Cognitive failures. As the report notes, a variety of studies have shed light on how people are naturally biased toward the status quo and just how inconsistent and incomplete people can be in their evaluation of risk. This suggests that there noncompliance should always be expected in a fishery when the status quo is changed unless there is a decent amount of effort to educate fishers or policing associated with the change. Similarly, it suggest that education to help fishers better understand their “true” risks could help shape behavior. In this vein, here’s a quote from the report that I enjoyed:

People are often overconfident about avoiding loss: they think they are able to drive safely under the influence of alcohol, and they think they can manage a flood and do not need to evacuate. They also have short memories about catastrophes, they discount the future too much and in inconsistent ways, and they fail to account for avoided losses that are not observable. After Hurricane Katrina hit New Orleans in 2005, the number of U.S. households with flood risk insurance increased more than three times more rapidly than observed in previous years. However, the average cancellation rate remained unchanged, at approximately 33 percent a year, suggesting a short effect of the disaster on household behavior.

Missing Public Goods. As I consider the importance of public goods in shaping the risk landscape, I recalled the importance of having appropriate and well-enforced property rights. A great many fisheries in the world are either functionally open access fisheries, and without something to better secure the benefits of following closed access rules, we shouldn’t expect good outcomes. I’d argue this is likely the reason that “data poor” fisheries, representing roughly 80% of the world’s catch, are trending towards decline.

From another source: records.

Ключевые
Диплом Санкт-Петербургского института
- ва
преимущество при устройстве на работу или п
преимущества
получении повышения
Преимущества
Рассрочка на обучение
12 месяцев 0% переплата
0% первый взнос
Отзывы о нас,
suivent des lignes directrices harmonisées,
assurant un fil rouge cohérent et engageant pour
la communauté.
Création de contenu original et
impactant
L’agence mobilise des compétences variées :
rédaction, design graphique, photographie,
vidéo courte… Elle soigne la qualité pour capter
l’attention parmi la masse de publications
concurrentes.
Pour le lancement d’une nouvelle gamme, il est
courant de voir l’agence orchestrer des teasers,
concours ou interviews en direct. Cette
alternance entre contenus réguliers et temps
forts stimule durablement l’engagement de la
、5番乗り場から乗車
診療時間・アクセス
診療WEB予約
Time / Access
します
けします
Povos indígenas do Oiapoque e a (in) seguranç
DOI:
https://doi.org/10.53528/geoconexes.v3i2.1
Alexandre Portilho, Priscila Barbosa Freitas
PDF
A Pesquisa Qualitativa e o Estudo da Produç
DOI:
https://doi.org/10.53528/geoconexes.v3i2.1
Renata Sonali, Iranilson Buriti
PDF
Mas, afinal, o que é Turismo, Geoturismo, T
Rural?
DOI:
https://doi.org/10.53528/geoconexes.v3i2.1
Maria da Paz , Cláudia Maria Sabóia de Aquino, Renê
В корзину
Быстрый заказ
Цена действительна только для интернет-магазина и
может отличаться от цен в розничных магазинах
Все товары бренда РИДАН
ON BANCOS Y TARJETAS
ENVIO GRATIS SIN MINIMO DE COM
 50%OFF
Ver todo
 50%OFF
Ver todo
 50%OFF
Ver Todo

Political economy limitations. There are a great many ways to cut this concept, but I like how the World Bank offered the idea that a lack of appropriate risk indicators will limit risk management. In my view, even the best managed fisheries lack a crucial metric: compliance. Law enforcement statistics are generally quite poor representations of what is really happening, and yet there aren’t many good alternatives for fisheries. My own work suggests that low-cost surveys of fishers might be a surprisingly effective way to gather compliance information.

Deep Uncertainty. This concept relates to the type of uncertainty that exists when even experts cannot agree. And like it or not, quite often experts cannot agree about the status of fisheries because there just isn’t any data. Let me repeat, the fisheries that account for about 80% of the world’s catch are considered “data poor”. Best practice suggests that a precautionary approach should be applied, but what this means in practice is often anyone’s guess. In the face of such deep uncertainty, it seems that what is “precaution” will need to be socially constructed through negotiation with fishers, scientists, and policymakers. If not, why would any fisher really follow a management rule? What science, natural or social, is there to justify it?